WHAT IS BEING ASKED –
Retype the data below in full, keeping every character as it is.

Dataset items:
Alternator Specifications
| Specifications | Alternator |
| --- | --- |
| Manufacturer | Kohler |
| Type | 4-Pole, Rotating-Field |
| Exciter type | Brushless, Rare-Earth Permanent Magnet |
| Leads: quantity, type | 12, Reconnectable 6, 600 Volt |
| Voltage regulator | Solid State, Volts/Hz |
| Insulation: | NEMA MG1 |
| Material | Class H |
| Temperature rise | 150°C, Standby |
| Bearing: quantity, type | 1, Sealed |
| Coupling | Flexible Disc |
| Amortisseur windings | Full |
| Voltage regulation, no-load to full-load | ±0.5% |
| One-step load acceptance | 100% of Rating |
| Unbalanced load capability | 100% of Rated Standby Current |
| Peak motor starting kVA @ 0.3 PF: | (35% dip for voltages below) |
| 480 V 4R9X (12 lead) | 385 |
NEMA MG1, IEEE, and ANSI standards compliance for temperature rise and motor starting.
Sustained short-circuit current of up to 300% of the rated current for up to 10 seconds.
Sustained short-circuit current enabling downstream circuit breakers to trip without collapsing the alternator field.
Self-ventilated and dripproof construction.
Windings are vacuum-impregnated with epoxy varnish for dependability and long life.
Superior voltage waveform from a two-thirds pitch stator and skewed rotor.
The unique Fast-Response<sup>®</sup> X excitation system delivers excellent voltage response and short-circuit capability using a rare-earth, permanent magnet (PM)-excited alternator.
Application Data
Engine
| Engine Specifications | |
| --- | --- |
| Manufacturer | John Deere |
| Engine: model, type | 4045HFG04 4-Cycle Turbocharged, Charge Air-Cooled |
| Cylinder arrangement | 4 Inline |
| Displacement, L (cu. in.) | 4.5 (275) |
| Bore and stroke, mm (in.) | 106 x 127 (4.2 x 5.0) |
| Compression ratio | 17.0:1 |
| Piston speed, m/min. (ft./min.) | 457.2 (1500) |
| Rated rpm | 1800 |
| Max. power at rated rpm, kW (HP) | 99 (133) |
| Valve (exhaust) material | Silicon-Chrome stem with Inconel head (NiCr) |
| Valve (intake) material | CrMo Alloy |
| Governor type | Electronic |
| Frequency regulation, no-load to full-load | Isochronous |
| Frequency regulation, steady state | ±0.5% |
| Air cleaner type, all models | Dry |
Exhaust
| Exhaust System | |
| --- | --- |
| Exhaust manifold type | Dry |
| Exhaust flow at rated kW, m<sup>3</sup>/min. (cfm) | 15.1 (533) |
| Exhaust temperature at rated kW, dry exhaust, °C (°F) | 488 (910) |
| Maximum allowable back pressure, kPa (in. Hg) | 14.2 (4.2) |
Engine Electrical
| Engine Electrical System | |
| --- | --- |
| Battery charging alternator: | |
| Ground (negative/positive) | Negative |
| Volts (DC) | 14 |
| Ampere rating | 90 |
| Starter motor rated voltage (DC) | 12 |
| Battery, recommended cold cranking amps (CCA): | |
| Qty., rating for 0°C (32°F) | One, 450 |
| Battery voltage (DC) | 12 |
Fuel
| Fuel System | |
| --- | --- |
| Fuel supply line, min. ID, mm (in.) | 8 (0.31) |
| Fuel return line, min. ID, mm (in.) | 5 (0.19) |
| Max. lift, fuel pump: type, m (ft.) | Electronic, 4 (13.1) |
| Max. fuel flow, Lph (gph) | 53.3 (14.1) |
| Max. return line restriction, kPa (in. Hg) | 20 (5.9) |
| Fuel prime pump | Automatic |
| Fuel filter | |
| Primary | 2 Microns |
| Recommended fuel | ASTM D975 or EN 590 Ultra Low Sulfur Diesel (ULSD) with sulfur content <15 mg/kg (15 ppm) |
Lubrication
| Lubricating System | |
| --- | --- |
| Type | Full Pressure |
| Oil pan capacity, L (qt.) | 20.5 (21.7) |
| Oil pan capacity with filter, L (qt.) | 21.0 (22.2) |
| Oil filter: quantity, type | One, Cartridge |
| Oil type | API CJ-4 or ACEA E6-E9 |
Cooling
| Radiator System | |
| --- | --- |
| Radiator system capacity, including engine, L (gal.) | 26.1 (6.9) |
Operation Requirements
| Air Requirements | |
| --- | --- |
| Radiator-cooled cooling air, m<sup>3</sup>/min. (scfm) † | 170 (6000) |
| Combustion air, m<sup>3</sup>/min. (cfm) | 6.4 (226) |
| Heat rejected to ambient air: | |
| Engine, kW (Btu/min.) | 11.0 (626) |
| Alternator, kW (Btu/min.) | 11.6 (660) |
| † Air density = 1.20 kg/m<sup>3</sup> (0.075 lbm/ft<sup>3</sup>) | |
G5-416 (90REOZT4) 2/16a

THE ANSWER –
Alternator Specifications
| Specifications | Alternator |
| --- | --- |
| Manufacturer | Kohler |
| Type | 4-Pole, Rotating-Field |
| Exciter type | Brushless, Rare-Earth Permanent Magnet |
| Leads: quantity, type | 12, Reconnectable 6, 600 Volt |
| Voltage regulator | Solid State, Volts/Hz |
| Insulation: | NEMA MG1 |
| Material | Class H |
| Temperature rise | 150°C, Standby |
| Bearing: quantity, type | 1, Sealed |
| Coupling | Flexible Disc |
| Amortisseur windings | Full |
| Voltage regulation, no-load to full-load | ±0.5% |
| One-step load acceptance | 100% of Rating |
| Unbalanced load capability | 100% of Rated Standby Current |
| Peak motor starting kVA @ 0.3 PF: | (35% dip for voltages below) |
| 480 V 4R9X (12 lead) | 385 |
NEMA MG1, IEEE, and ANSI standards compliance for temperature rise and motor starting.
Sustained short-circuit current of up to 300% of the rated current for up to 10 seconds.
Sustained short-circuit current enabling downstream circuit breakers to trip without collapsing the alternator field.
Self-ventilated and dripproof construction.
Windings are vacuum-impregnated with epoxy varnish for dependability and long life.
Superior voltage waveform from a two-thirds pitch stator and skewed rotor.
The unique Fast-Response<sup>®</sup> X excitation system delivers excellent voltage response and short-circuit capability using a rare-earth, permanent magnet (PM)-excited alternator.
Application Data
Engine
| Engine Specifications | |
| --- | --- |
| Manufacturer | John Deere |
| Engine: model, type | 4045HFG04 4-Cycle Turbocharged, Charge Air-Cooled |
| Cylinder arrangement | 4 Inline |
| Displacement, L (cu. in.) | 4.5 (275) |
| Bore and stroke, mm (in.) | 106 x 127 (4.2 x 5.0) |
| Compression ratio | 17.0:1 |
| Piston speed, m/min. (ft./min.) | 457.2 (1500) |
| Rated rpm | 1800 |
| Max. power at rated rpm, kW (HP) | 99 (133) |
| Valve (exhaust) material | Silicon-Chrome stem with Inconel head (NiCr) |
| Valve (intake) material | CrMo Alloy |
| Governor type | Electronic |
| Frequency regulation, no-load to full-load | Isochronous |
| Frequency regulation, steady state | ±0.5% |
| Air cleaner type, all models | Dry |
Exhaust
| Exhaust System | |
| --- | --- |
| Exhaust manifold type | Dry |
| Exhaust flow at rated kW, m<sup>3</sup>/min. (cfm) | 15.1 (533) |
| Exhaust temperature at rated kW, dry exhaust, °C (°F) | 488 (910) |
| Maximum allowable back pressure, kPa (in. Hg) | 14.2 (4.2) |
Engine Electrical
| Engine Electrical System | |
| --- | --- |
| Battery charging alternator: | |
| Ground (negative/positive) | Negative |
| Volts (DC) | 14 |
| Ampere rating | 90 |
| Starter motor rated voltage (DC) | 12 |
| Battery, recommended cold cranking amps (CCA): | |
| Qty., rating for 0°C (32°F) | One, 450 |
| Battery voltage (DC) | 12 |
Fuel
| Fuel System | |
| --- | --- |
| Fuel supply line, min. ID, mm (in.) | 8 (0.31) |
| Fuel return line, min. ID, mm (in.) | 5 (0.19) |
| Max. lift, fuel pump: type, m (ft.) | Electronic, 4 (13.1) |
| Max. fuel flow, Lph (gph) | 53.3 (14.1) |
| Max. return line restriction, kPa (in. Hg) | 20 (5.9) |
| Fuel prime pump | Automatic |
| Fuel filter | |
| Primary | 2 Microns |
| Recommended fuel | ASTM D975 or EN 590 Ultra Low Sulfur Diesel (ULSD) with sulfur content <15 mg/kg (15 ppm) |
Lubrication
| Lubricating System | |
| --- | --- |
| Type | Full Pressure |
| Oil pan capacity, L (qt.) | 20.5 (21.7) |
| Oil pan capacity with filter, L (qt.) | 21.0 (22.2) |
| Oil filter: quantity, type | One, Cartridge |
| Oil type | API CJ-4 or ACEA E6-E9 |
Cooling
| Radiator System | |
| --- | --- |
| Radiator system capacity, including engine, L (gal.) | 26.1 (6.9) |
Operation Requirements
| Air Requirements | |
| --- | --- |
| Radiator-cooled cooling air, m<sup>3</sup>/min. (scfm) † | 170 (6000) |
| Combustion air, m<sup>3</sup>/min. (cfm) | 6.4 (226) |
| Heat rejected to ambient air: | |
| Engine, kW (Btu/min.) | 11.0 (626) |
| Alternator, kW (Btu/min.) | 11.6 (660) |
| † Air density = 1.20 kg/m<sup>3</sup> (0.075 lbm/ft<sup>3</sup>) | |
G5-416 (90REOZT4) 2/16a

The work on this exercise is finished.